===== COLLECTED MATERIAL
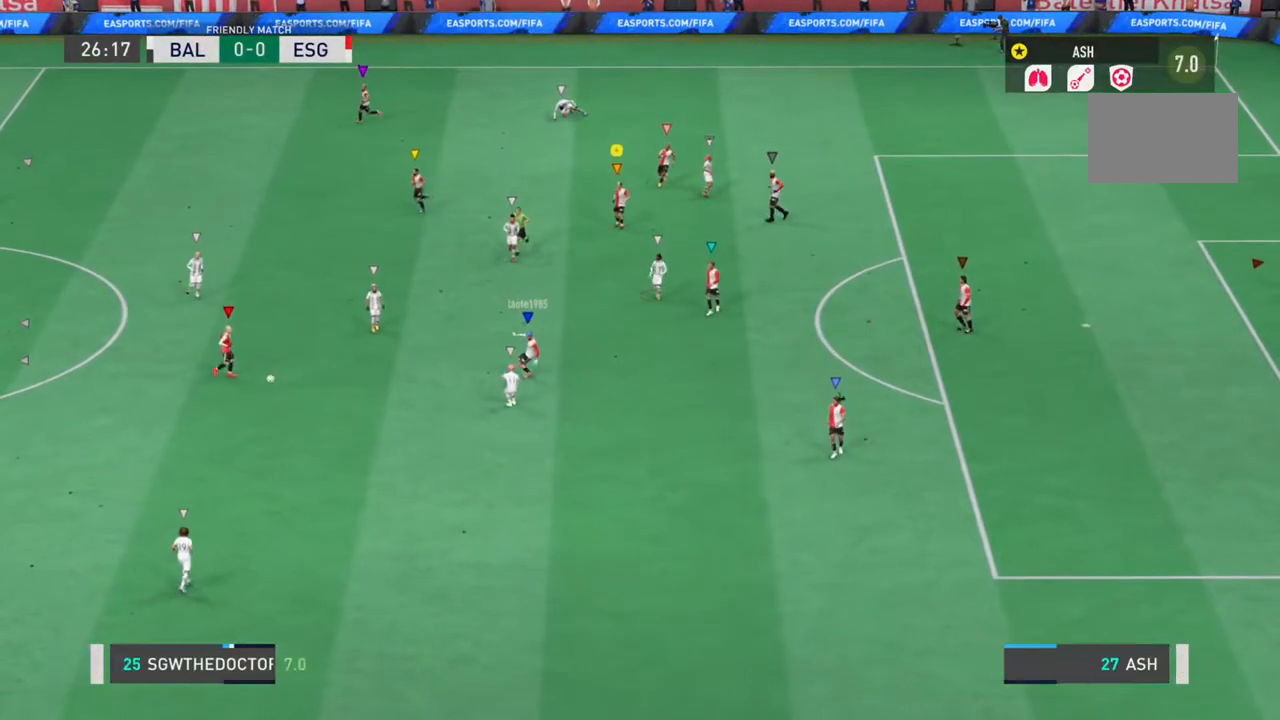
{"buttons": ["R2"], "left_stick": "center", "right_stick": "center", "events": [[117, "left_stick", "left"], [383, "L1", "up"], [383, "left_stick", "center"]]}
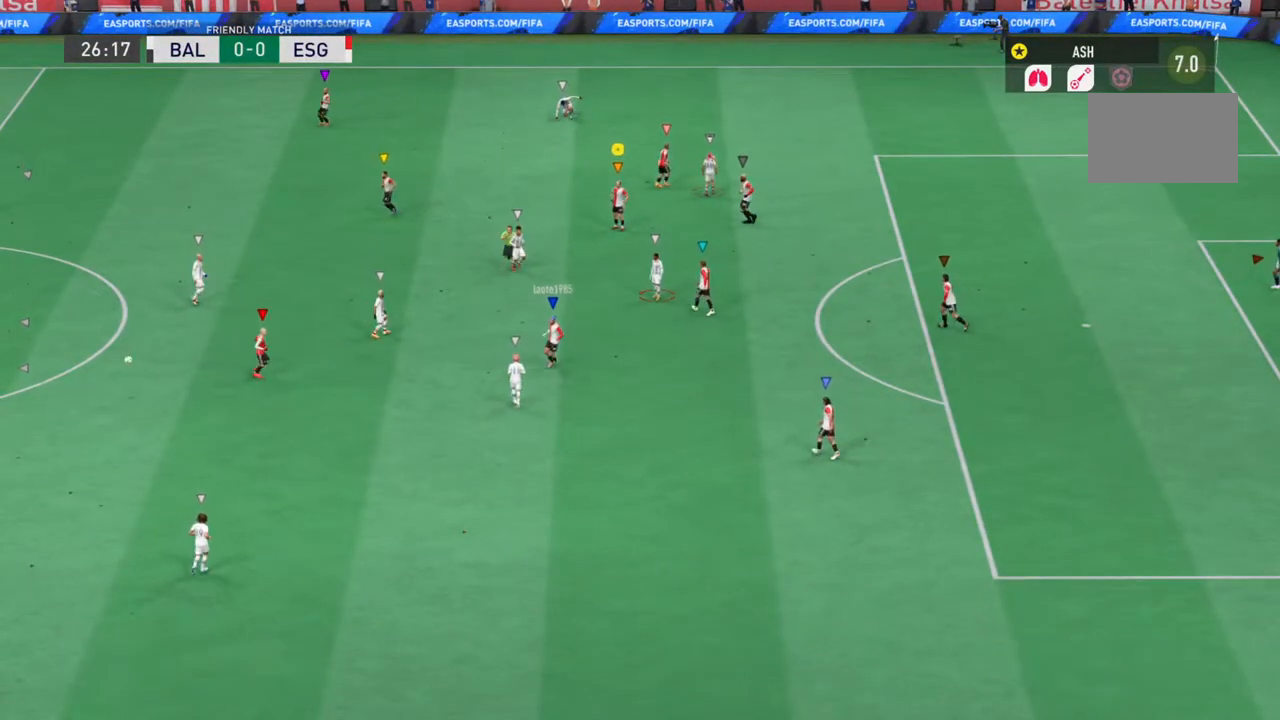
{"buttons": [], "left_stick": "center", "right_stick": "center", "events": [[50, "R2", "up"]]}
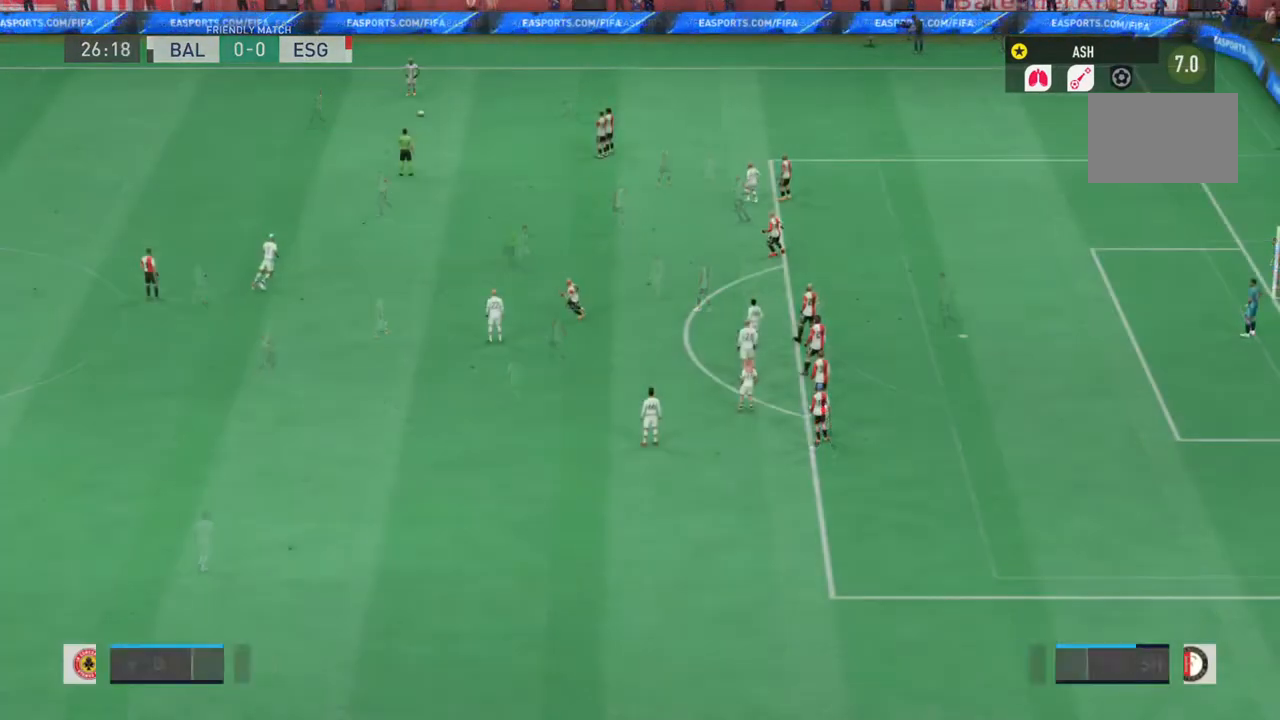
{"buttons": [], "left_stick": "center", "right_stick": "center", "events": []}
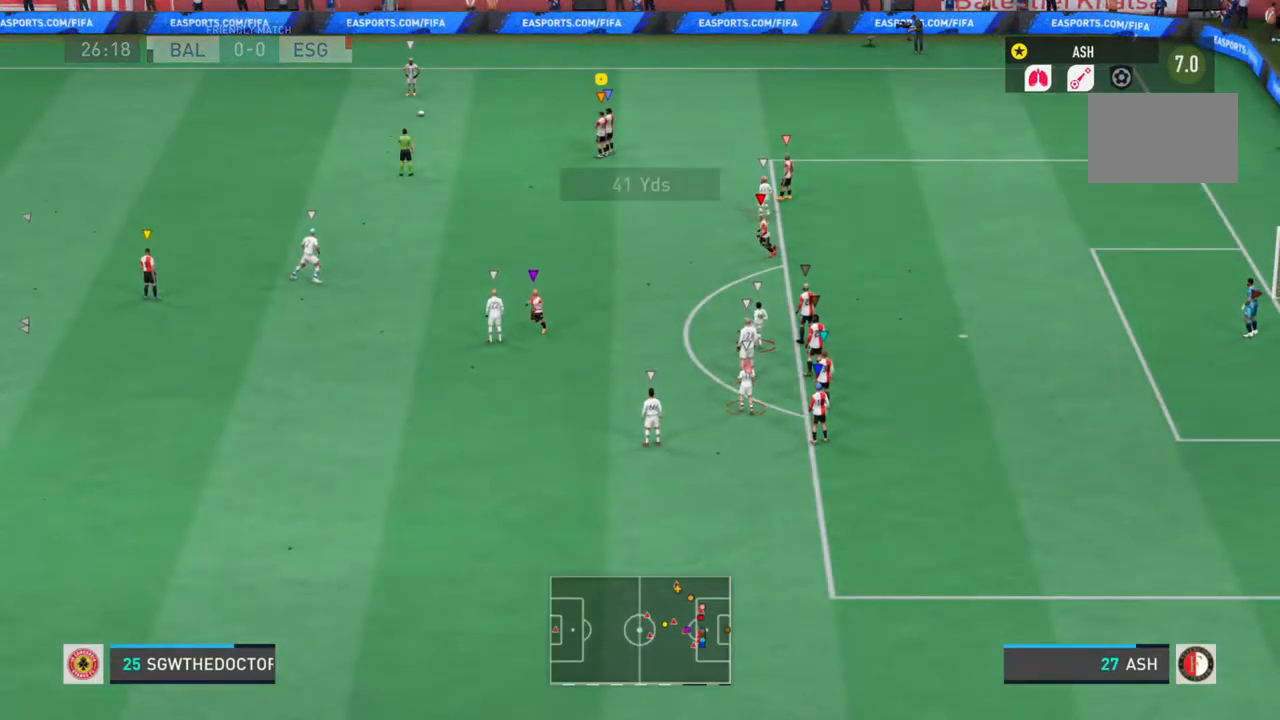
{"buttons": ["TRIANGLE"], "left_stick": "center", "right_stick": "center", "events": [[350, "TRIANGLE", "down"]]}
==========
(TASK PROMPT) Text only, please: give the listing again word for word with no images.

(ANSWER TO THE PROBLEM)
{"buttons": ["R2"], "left_stick": "center", "right_stick": "center", "events": [[117, "left_stick", "left"], [383, "L1", "up"], [383, "left_stick", "center"]]}
{"buttons": [], "left_stick": "center", "right_stick": "center", "events": [[50, "R2", "up"]]}
{"buttons": [], "left_stick": "center", "right_stick": "center", "events": []}
{"buttons": ["TRIANGLE"], "left_stick": "center", "right_stick": "center", "events": [[350, "TRIANGLE", "down"]]}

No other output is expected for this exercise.